Reefer rates have been flat over the past five years, Duggan and Dumas pointed out, while operating costs for carriers are climbing. “The costs of serving the refrigerated industry are daunting,” Duggan said. “There are all sorts of costs associated with handling and monitoring reefer containers.”
It’s too early to say if Maersk’s attempt to boost reefer container rates by $1,500 per TEU will be a success, Duggan said. “We’re only two months into it. We’re into very open discussions right now with our customers … We need to help each other, but demand is outpacing supply right now.”
That’s a concern to JBS, which ships beef, pork and poultry in 82,000 refrigerated 40-foot equivalent unit containers a year. “As large as we are, we do not make markets,” Cox said. “It’s a high-volume, low-margin business that we’re in, and (higher rates) could make us uncompetitive.”

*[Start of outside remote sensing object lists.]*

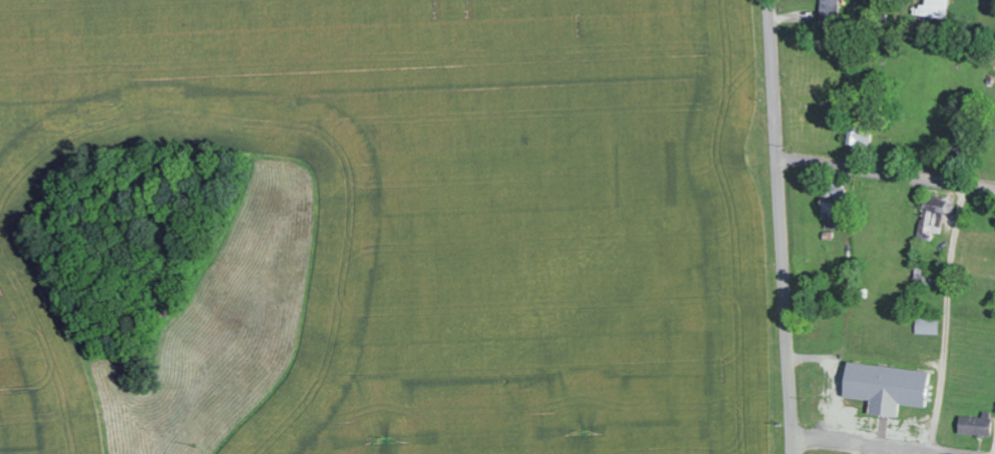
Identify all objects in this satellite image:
building: (831, 11)
building: (858, 132)
road: (884, 174)
building: (831, 214)
building: (934, 217)
road: (776, 227)
building: (928, 325)
building: (888, 387)
building: (977, 425)
road: (869, 444)

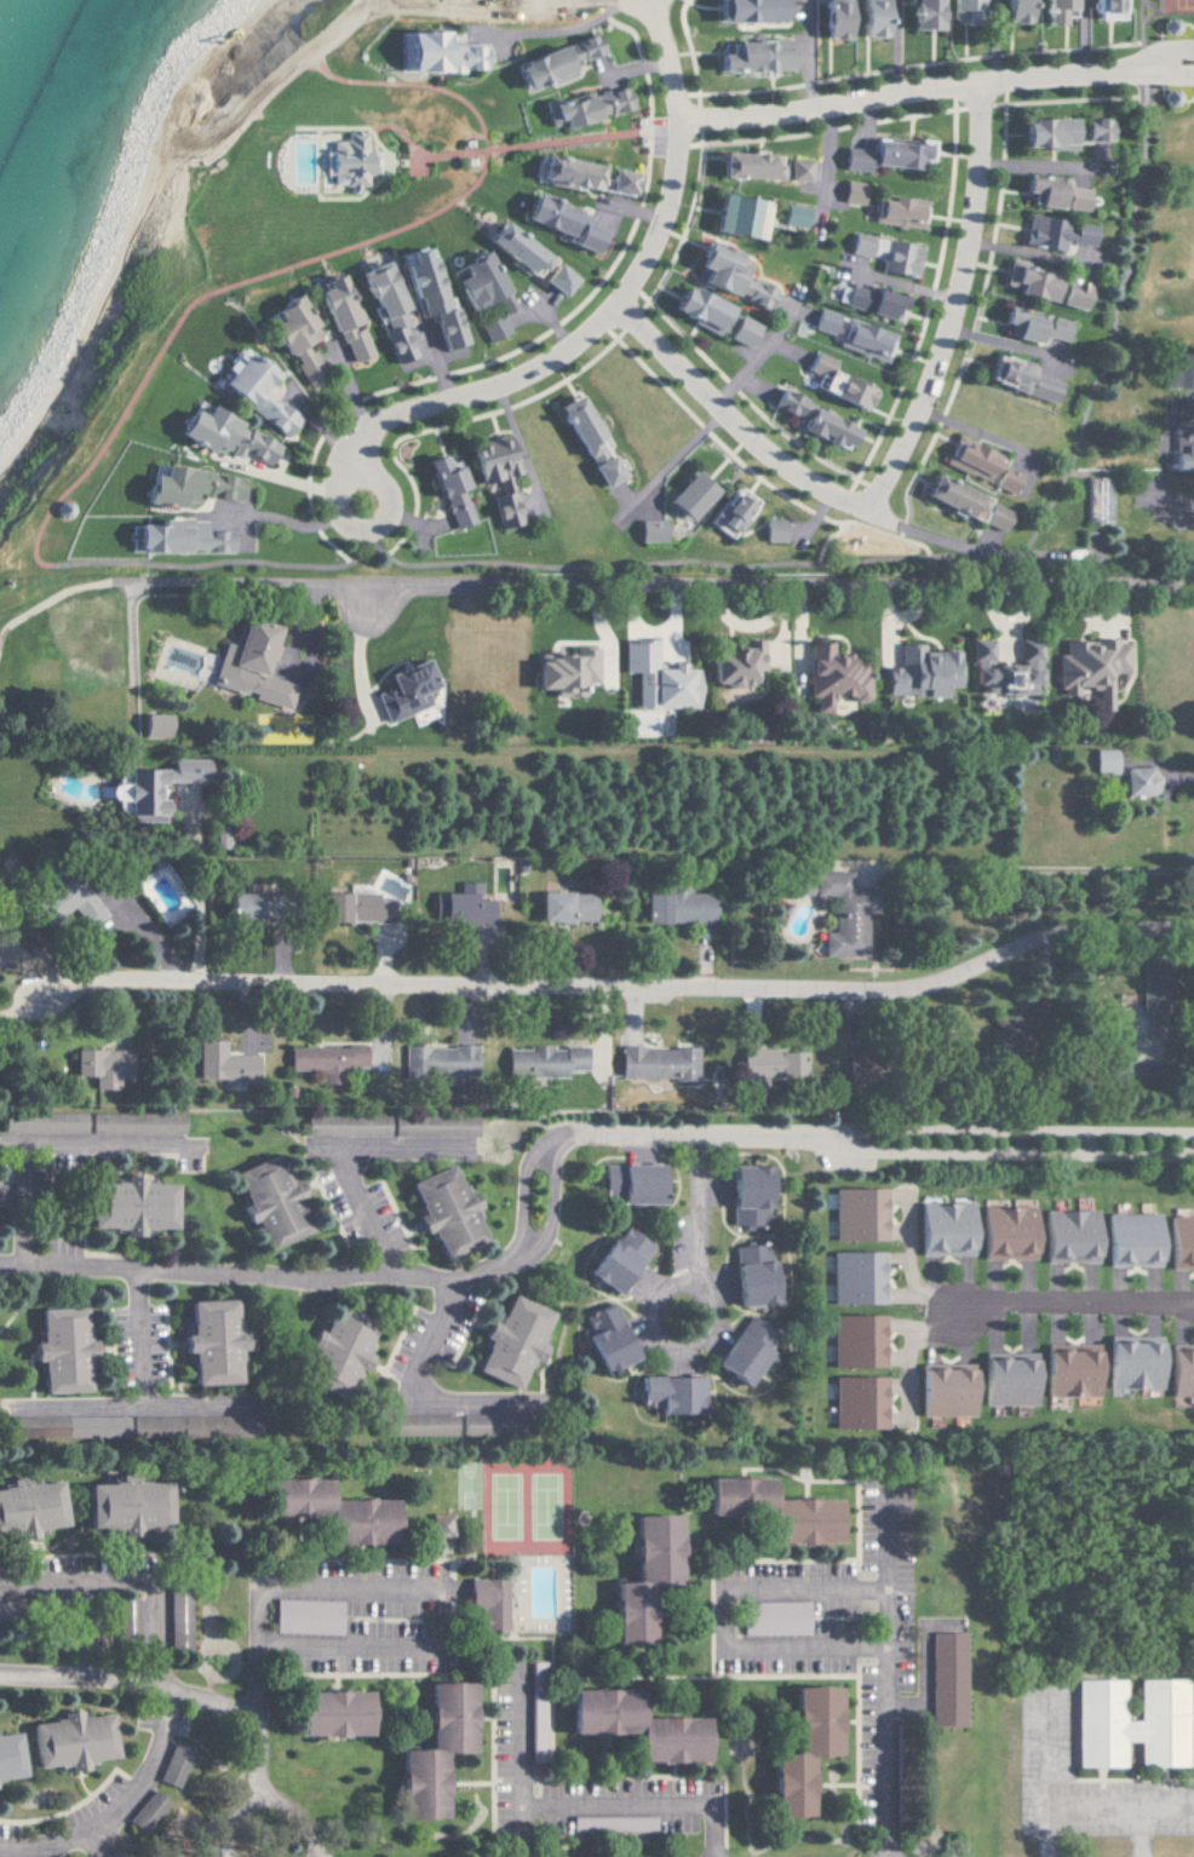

The world’s largest animal protein processor, as it calls itself, hasn’t seen a monolithic move toward a $1,500 rate increase, but has seen some rates drop and some rise substantially, Cox said. “There are lanes where supply-demand considerations could warrant increases up to that level.”
Shippers and carriers need to stop hammering each other over rate hikes and look for “value” within their relationships, he said. In other words, they need to find ways to take costs out of the supply chain to benefit both carrier and shipper, reducing the need for higher and higher rates to recoup costs.
“The reality is, it’s not about the rates,” Cox said. “We have to understand that the lowest cost carrier is probably not the guy who’s going to be delivering that value,” he said, identifying value in consistency of service, speed, accuracy in documentation and execution and other areas of customer service.
Reefer shippers need to better forecast their demand and provide more information to carriers, Cox said. “If you can consistently tell them what you need, when you need it, you’ll be surprised at how much better they’ll be able to meet those needs at a competitive cost,” the shipper said.
“There’s not ‘one-size-fits-all’ across all contracts,” Duggan said. “There are cost items that can be taken out to create a discussion of whether it’s a $1,500 rate increase or a $700 rate increase. There are solutions that could be worked out with customers that go beyond pure rate.”